Lors de ses débuts à Paris, Camille Pottecher, épouse de Maurice, a développé au Théâtre d’Art, haut lieu du symbolisme théâtral, un art de la diction reconnu en son temps, proche de la mélopée (une forme de parler-chanter, où la parole se fait musicale) et éloigné tant d’un jeu naturel – celui où l’on chercherait à paraître comme dans la vie – que de l’emphase adoptée à la période romantique. Au Théâtre du Peuple, jusqu’à son décès en 1957, celle qui fut surnommée Tante Camm a formé des générations d’acteurs amateurs, qui se souviennent très bien de leurs séances de travail avec elle, dans le pré, avant ou après les répétitions. Certains d’entre eux, montés sur les planches enfants après la Seconde Guerre mondiale, peuvent encore en témoigner et gardent en mémoire la mélodie de certains de ses derniers rôles, telle que son interprétation de « La Personne voilée » dans Le Château de Hans.
Les acteurs amateurs se souviennent aussi du travail avec Pierre Richard-Willm, qui avait fait ses débuts enfant à Bussang sous la houlette de Maurice Pottecher, surnommé « le Padre », et de Tante Camm. Acteur devenu extrêmement célèbre dans les années 1930 pour ses rôles dans le cinéma parlant, il a assuré les mises en scène des textes de Maurice Pottecher à partir de 1935 avant de prendre la direction artistique du Théâtre du Peuple en 1946. Suite au décès du fondateur en 1960, Pierre Richard-Willm assure, au cours de cette décennie, la perpétuation du répertoire, en reprenant de saison en saison les textes du Padre. Une mémoire des rôles se transmet donc, ainsi qu’une manière de jouer, en portant la voix, en reprenant une diction, un rythme et une ligne précis, mais sans chercher à proposer une interprétation personnelle.
Parmi les voix entendues tout au long de cette séquence, plusieurs ont joué ensemble à Bussang. Cela donne une bonne idée de la diversité des voix dans les spectacles de l’après-midi. Ainsi, dès les débuts du théâtre, comme on l’entend dans l’extrait de 1913, Maurice Pottecher interprétait des rôles aux côtés de son épouse, Camille, actrice de métier. Au cours des années 1950, Marie-Josée Boileau enfant a pu se retrouver sur scène avec Tante Camm lors de ses derniers rôles, ou avec Pierre Richard-Willm. Au cours des années 1990-2000, Christiane Lallemand a, pour sa part, successivement joué avec Eric Ruf et Dominique Parent.

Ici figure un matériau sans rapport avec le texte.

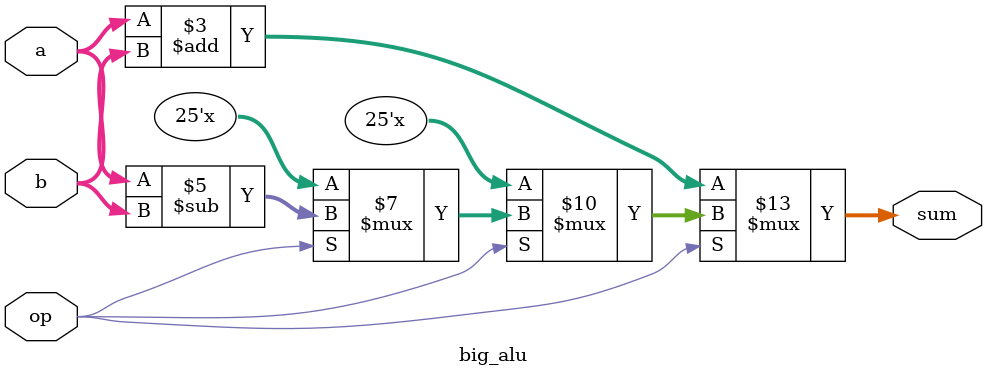
<source format=v>
module big_alu (
	input [24:0] a, 
	input [24:0] b, input op , output reg [24:0] sum);

always @(*) begin
	if(op == 0)
		sum = a + b;
	else if(op == 1)
		sum = a - b;
end
endmodule
</source>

Aujourd’hui, le répertoire est varié et la transmission orale d’une mémoire des rôles – traversés des préceptes de Tante Camm perpétués par Pierre Richard-Willm – n’est plus de mise. Mais les amateurs et les professionnels continuent de se mêler dans le spectacle de l’après-midi et de porter leur voix pour être entendus dans ce théâtre habité des bruits du dehors et accueillant un public chaleureux. Les voix – théâtrales et non théâtrales – qui le peuplent, charriant avec elle la diversité d’une société, trouvent dans cette cabane de bois ouverte sur le monde l’acoustique impure qui relie l’ensemble et le fait résonner juste.